A Netflix project that involved a 500-node analytics cluster was spun up using masking to protect sensitive data. The project took eight hours. If data scientists probe the data with the right questions, the analytics can reveal a great deal of insight, said  Adrian Lane, a security industry veteran, who serves as an analyst and chief technology officer at Phoenix, Ariz.-based research firm Securosis.

"When entrenched in legacy land, newer more agile NoSQL is blowing that out of the water and organizations that want to be faster, more agile and more efficient can do it with these tools," Lane said. "If you are spinning up new cluster it can take only a matter of hours before you start pulling data in."

Lane has been researching the information security practices associated with Hadoop. Early Hadoop projects began with mainly implementations of Palo Alto, Calif.-based Cloudera and its early Apache Hadoop-based software. Some early adopters used San Jose, Calif.-based MapR's Hadoop-based software. In 2013, experts tell CRN that enterprises are increasingly adopting Hadoop software developed by HortonWorks, also based in Palo Alto.  Database systems often connected to big data implementations include Apache Cassandra, the open source distributed database management system and Austin, Texas-based DataStax, a maker of a NoSQL database management system.

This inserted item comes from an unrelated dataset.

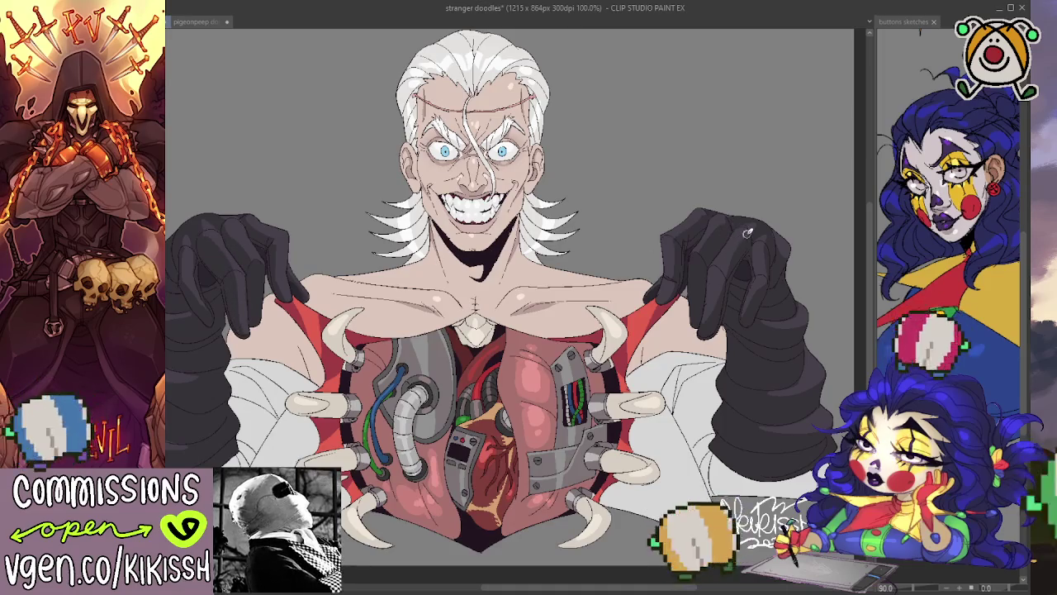
{"action": "left_click", "coordinate": [727, 271]}
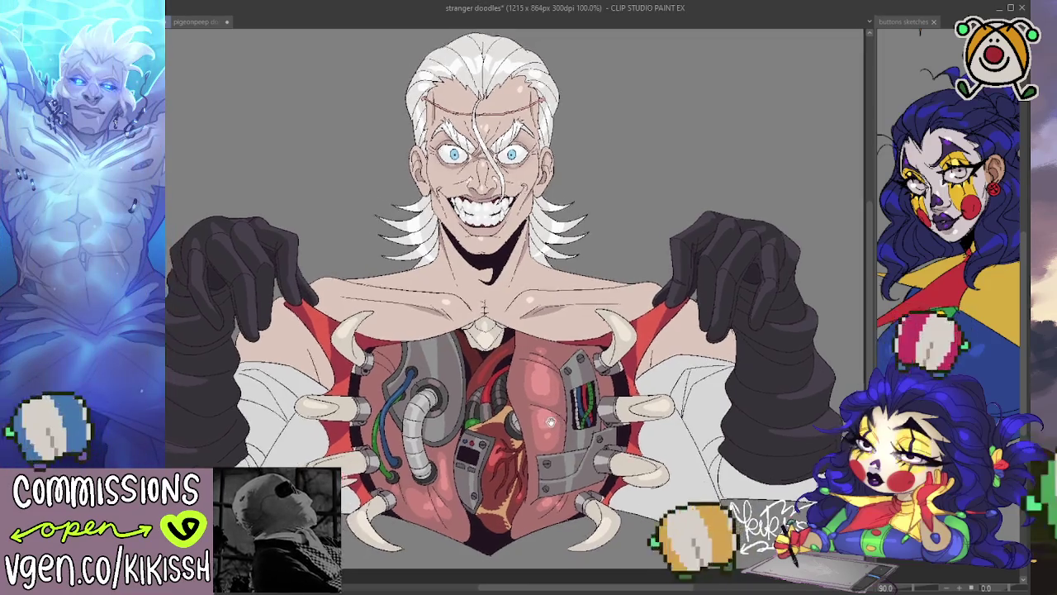
{"action": "left_click_drag", "start_coordinate": [549, 419], "coordinate": [568, 421]}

A variety of vendors provide data security for Hadoop, including Vormetric, Protegrity and Voltage, which specialize in data tokenization and encryption among other vendors, Lane said. Informatica, which sells data integration products, is one of the largest firms providing data masking and other protection measures for big data projects, Lane said.

In addition to insider threats that pose the risk of data exposure or loss, Web-based applications pose a risk to an intrusion, Lane said. Web-based applications that provide analytics should be checked for software vulnerabilities, he said.

"You've got a soup of Web based technologies that work in concert with some big data tools and all of them have their own set of issues," Lane said.

The underlying kernel management, query components and other processes that initiate the core pieces of the NoSQL environment can also be targeted by an attacker.

Some businesses address security via a walled garden approach, putting a Hadoop cluster behind infrastructure to prevent intrusion, Lane said. Other firms protect the cluster itself by implementing security controls such as Kerberos for authentication, he said. A third approach involves protecting data before it goes into the cluster by implementing data masking, tokenization or format preserving encryption.

Businesses can also leverage the cluster for monitoring log activity by either creating a custom application for monitoring, using third-party products or feeding the log data into a security information event management system, Lane said.

Cloudwick's Schreiber said it is still the early days for big data projects and technologies for data security are rapidly emerging. Threats exist and businesses will use a variety of options to provide security controls, layering them in as part of a traditional defensive model, he said.

"Unfortunately data security issues are going to continue to exist until systems and applications have built in defensive capabilities," Schreiber said.  "I think the vast amount of Hadoop early adopters are doing their due diligence to mitigate risks, because the alternative would be a massive breach or embarrassing data exposure."